__Directive a__
Reproduce the passage of the PyML sample module documentation starting with "split a dataset into two. randomly" and going on through "of the examples).".

__Extract provided__

======

Package PyML :: Package datagen :: Module sample
[frames] | no frames]

Module sample

source code

Functions
 
shuffle(x)
shuffle a list
source code
 
sample(data, size, **args)
sample from a dataset without replacement
source code
 
splitDataset(data, fraction, **args)
split a dataset into two.
source code
 
bootstrap(data, **args)
return a bootstrap sample from a dataset
source code
Function Details

sample(data, size, **args)

source code 

sample from a dataset without replacement

:Parameters:

  • `data` - a dataset object
  • `size` - can be one of the following: An integer - in this case the given number of patterns are chosen. A list - size[i] specifies how many examples to sample from class i (data.labels.classLabels will tell how they are indexed). A dictionary whose keys are the class names e.g. {'+1': 100, '-1':100}. If an entry in the list or dictionary is 'all' then all members of the corresponding class are sampled.

:Keywords:

  • `stratified` - whether to perform stratified sampling [default: True]. This applies only when a global 'size' parameter is provided
  • `seed` - random number generator seed

splitDataset(data, fraction, **args)

source code 

split a dataset into two. randomly splits a dataset into two datasets whose sizes are determined by the 'fraction' parameter (the first dataset will contain that fraction of the examples).

for example: train, test = splitDataset(data, 0.7) will split the data -- 70% for training and 30% for test

:Parameters:

  • `data` - a dataset object
  • `fraction` - the fraction of the examples to put in the first split

:Keywords:

  • `stratified` - whether to perform stratified splitting, i.e. whether to keep the class ratio in the two datasets [default: True]
  • `seed` - random number generator seed
  • `indicesOnly` - if this flag is set, the indices of the two splits are returned instead of the datasets [default: False]

bootstrap(data, **args)

source code 

return a bootstrap sample from a dataset

:Parameters:

  • `data` - a dataset object

:Keywords:

  • `stratified` - whether to perform stratified bootstrapping, i.e. whether to keep the class ratio
  • `seed` - random number generator seed

======

__Supplied entries__
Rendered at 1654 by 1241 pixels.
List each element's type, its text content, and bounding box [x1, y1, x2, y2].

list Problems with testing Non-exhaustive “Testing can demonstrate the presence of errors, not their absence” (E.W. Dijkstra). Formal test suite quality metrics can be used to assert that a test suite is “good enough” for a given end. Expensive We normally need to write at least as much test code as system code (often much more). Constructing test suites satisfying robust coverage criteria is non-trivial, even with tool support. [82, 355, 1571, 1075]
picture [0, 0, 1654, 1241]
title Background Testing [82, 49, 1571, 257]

======

__Directive b__
Rewrite the lines of the entry above with "bounding box" replaced by "enclosing rectangle", leaving everything else unchanged.

__Task answer a__
split a dataset into two. randomly splits a dataset into two datasets whose sizes are determined by the 'fraction' parameter (the first dataset will contain that fraction of the examples).

__Task answer b__
Rendered at 1654 by 1241 pixels.
List each element's type, its text content, and enclosing rectangle [x1, y1, x2, y2].

list Problems with testing Non-exhaustive “Testing can demonstrate the presence of errors, not their absence” (E.W. Dijkstra). Formal test suite quality metrics can be used to assert that a test suite is “good enough” for a given end. Expensive We normally need to write at least as much test code as system code (often much more). Constructing test suites satisfying robust coverage criteria is non-trivial, even with tool support. [82, 355, 1571, 1075]
picture [0, 0, 1654, 1241]
title Background Testing [82, 49, 1571, 257]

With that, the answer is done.